Longhouse Media
- Formation: January 2005 by Tracy Rector and Annie Silverstein
- Location: Seattle, Washington state, USA;
- Staff: 7
- Volunteers: 30
- Website: http://www.longhousemedia.org

= Longhouse Media =

Longhouse Media is a Washington state non-profit indigenous media arts organization, based in Seattle. It was established in January 2005 by Executive Director, Tracy Rector and former Artistic Director, Annie Silverstein, with the support of the Swinomish Indian Tribal Community. Longhouse Media supports the use of today’s technologies by indigenous people and communities as a tool for self-expression, cultural preservation, and social change.
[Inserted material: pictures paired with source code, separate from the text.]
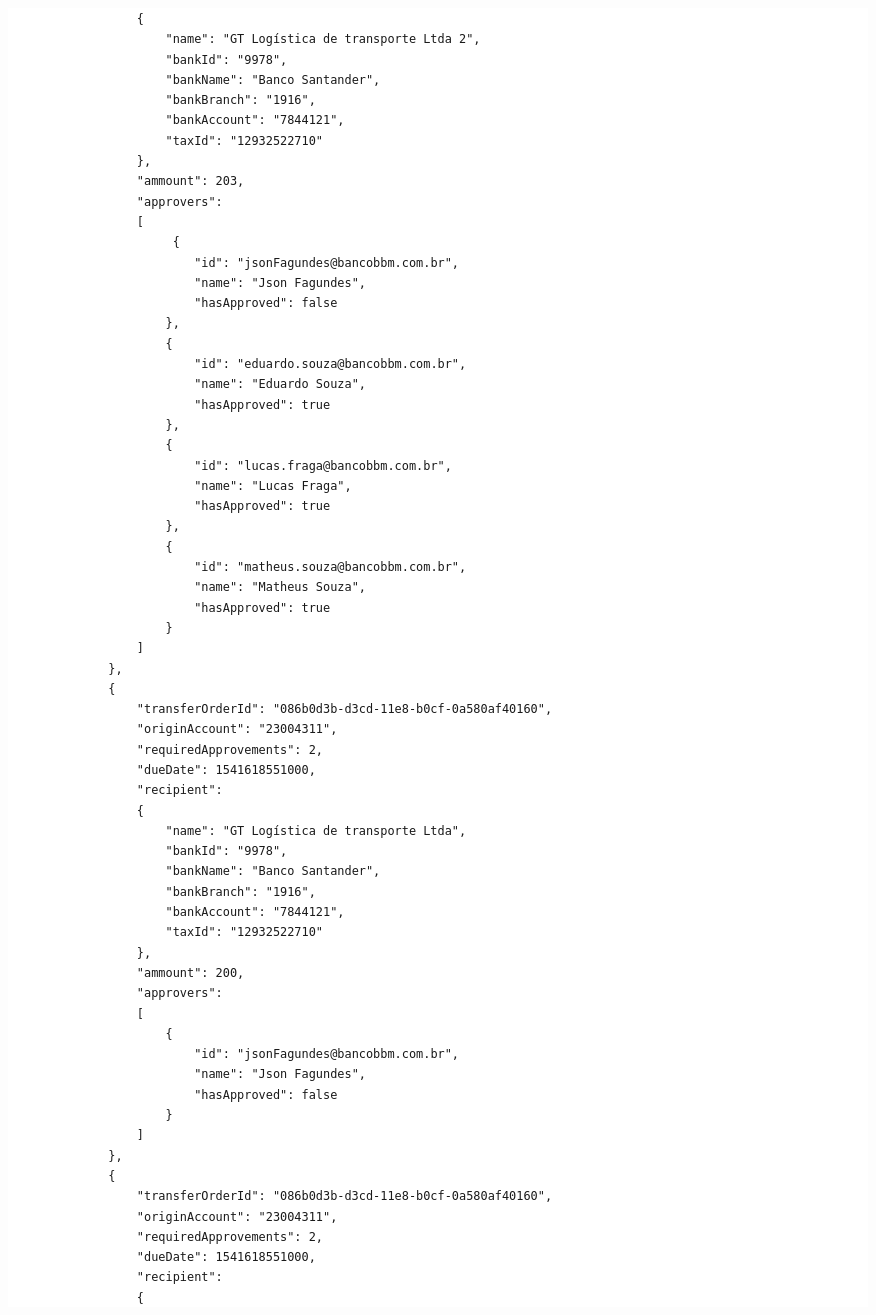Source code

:                       {
                          "name": "GT Logística de transporte Ltda 2",
                          "bankId": "9978",
                          "bankName": "Banco Santander",
                          "bankBranch": "1916",
                          "bankAccount": "7844121",
                          "taxId": "12932522710"
                      },
                      "ammount": 203,
                      "approvers":
                      [
                           {
                              "id": "jsonFagundes@bancobbm.com.br",
                              "name": "Json Fagundes",
                              "hasApproved": false
                          },
                          {
                              "id": "eduardo.souza@bancobbm.com.br",
                              "name": "Eduardo Souza",
                              "hasApproved": true
                          },
                          {
                              "id": "lucas.fraga@bancobbm.com.br",
                              "name": "Lucas Fraga",
                              "hasApproved": true
                          },
                          {
                              "id": "matheus.souza@bancobbm.com.br",
                              "name": "Matheus Souza",
                              "hasApproved": true
                          }
                      ]
                  },
                  {
                      "transferOrderId": "086b0d3b-d3cd-11e8-b0cf-0a580af40160",
                      "originAccount": "23004311",
                      "requiredApprovements": 2,
                      "dueDate": 1541618551000,
                      "recipient":
                      {
                          "name": "GT Logística de transporte Ltda",
                          "bankId": "9978",
                          "bankName": "Banco Santander",
                          "bankBranch": "1916",
                          "bankAccount": "7844121",
                          "taxId": "12932522710"
                      },
                      "ammount": 200,
                      "approvers":
                      [
                          {
                              "id": "jsonFagundes@bancobbm.com.br",
                              "name": "Json Fagundes",
                              "hasApproved": false
                          }
                      ]
                  },
                  {
                      "transferOrderId": "086b0d3b-d3cd-11e8-b0cf-0a580af40160",
                      "originAccount": "23004311",
                      "requiredApprovements": 2,
                      "dueDate": 1541618551000,
                      "recipient":
                      {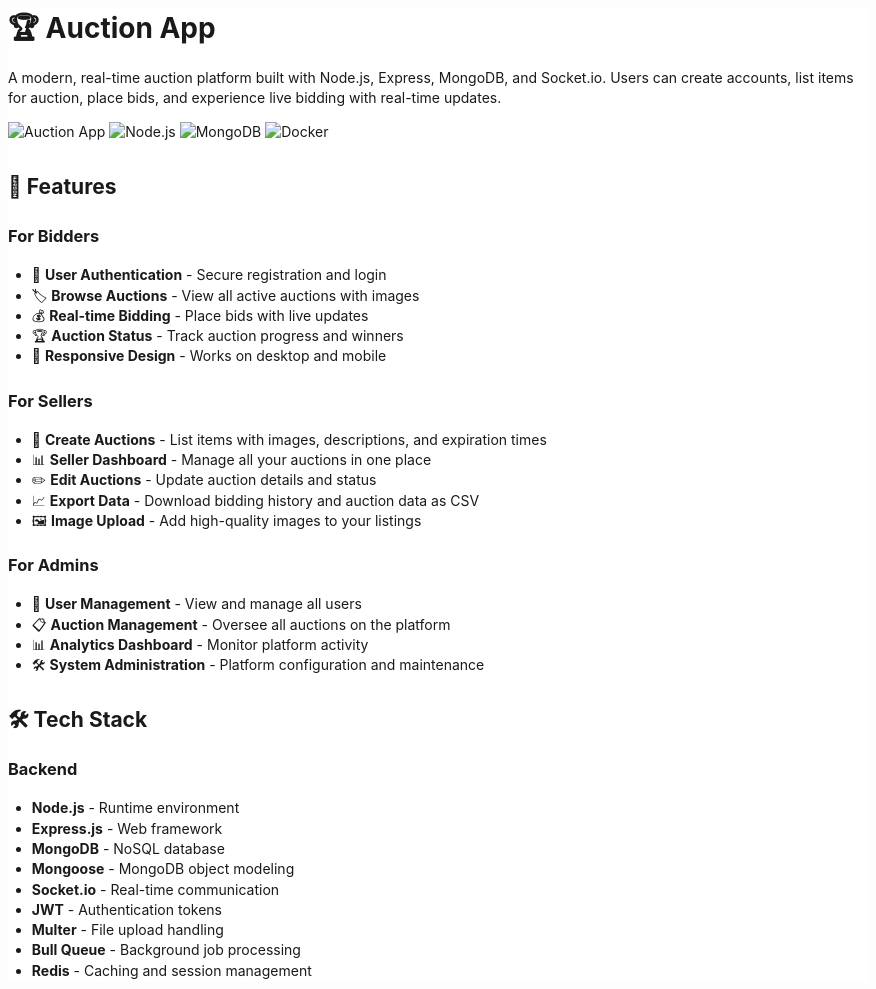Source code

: # 🏆 Auction App

A modern, real-time auction platform built with Node.js, Express, MongoDB, and Socket.io. Users can create accounts, list items for auction, place bids, and experience live bidding with real-time updates.

![Auction App](https://img.shields.io/badge/Status-Active-green)
![Node.js](https://img.shields.io/badge/Node.js-18+-green)
![MongoDB](https://img.shields.io/badge/Database-MongoDB-brightgreen)
![Docker](https://img.shields.io/badge/Docker-Ready-blue)

## 🚀 Features

### For Bidders
- 🔐 **User Authentication** - Secure registration and login
- 🏷️ **Browse Auctions** - View all active auctions with images
- 💰 **Real-time Bidding** - Place bids with live updates
- 🏆 **Auction Status** - Track auction progress and winners
- 📱 **Responsive Design** - Works on desktop and mobile

### For Sellers
- 📝 **Create Auctions** - List items with images, descriptions, and expiration times
- 📊 **Seller Dashboard** - Manage all your auctions in one place
- ✏️ **Edit Auctions** - Update auction details and status
- 📈 **Export Data** - Download bidding history and auction data as CSV
- 🖼️ **Image Upload** - Add high-quality images to your listings

### For Admins
- 👥 **User Management** - View and manage all users
- 📋 **Auction Management** - Oversee all auctions on the platform
- 📊 **Analytics Dashboard** - Monitor platform activity
- 🛠️ **System Administration** - Platform configuration and maintenance

## 🛠️ Tech Stack

### Backend
- **Node.js** - Runtime environment
- **Express.js** - Web framework
- **MongoDB** - NoSQL database
- **Mongoose** - MongoDB object modeling
- **Socket.io** - Real-time communication
- **JWT** - Authentication tokens
- **Multer** - File upload handling
- **Bull Queue** - Background job processing
- **Redis** - Caching and session management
Longhouse Media counts 4 full-time and 3 part-time staff, 30 active volunteers, and 8 board members. Among the founding board members is award-winning author, playwright and poet Sherman Alexie, from the Spokane/Coeur d'Alene Tribes.

==Media arts work==
Central to Longhouse Media is its commitment to providing youth the skills necessary to tell their own stories through digital media. Its youth media program ‘Native Lens’ brings digital media training to Native youth in rural and urban settings and teaches filmmaking to Native youth as a form of inquiry, community development, and cultural pride and preservation. Native Lens was the recipient of the 2007 Seattle Mayor’s Award. In 2009, the monthly television show Native Lens TV was launched. Since 2005 Longhouse Media has worked with a documented 1500 youth and 31 separate tribes.
Productions by Longhouse Media include the feature-length documentary March Point which aired nationally on the award-winning PBS series Independent Lens and the short film UNRESERVED: The Work of Louie Gong about Seattle-based artist and activist Louie Gong.

Each year Longhouse Media partners with the Seattle International Film Festival to organize and host the SuperFly Filmmaking Experience. It also collaborates with the Northwest Film Forum and National Geographic All Roads Film Project to present a monthly film series showcasing emerging talents in indigenous communities.
Longhouse Media also supports and participates in the annual Urban Native art exhibit "First Expressions" to challenge common stereotypes and misconceptions through up and coming Pacific Northwest Native and indigenous artists.
In 2009 Longhouse Media received the National Association for Media Literacy Education Award.
As a young non profit organization, Longhouse Media tries to balance the internal and external challenges it faces. Areas of improvement as identified by a Graduate Consultant Team from Seattle University would be the Board’s fundraising strategy, its performance monitoring, and the management of critical events.

==Social justice work==
In March 2010, a Longhouse Media March Point documentary photo was used in an online extraction ad for Native youth in Ontario, Canada. The service offered to
"round up and remove First Nations youth like wild animals, and habitat."
Among many to respond, author and poet Sherman Alexie also spoke out, saying, "As much as the world has changed for indigenous people in good ways, there are still many violent and hateful folks out there who seek to harm us, and we must condemn them in print and in action, and we must do this together."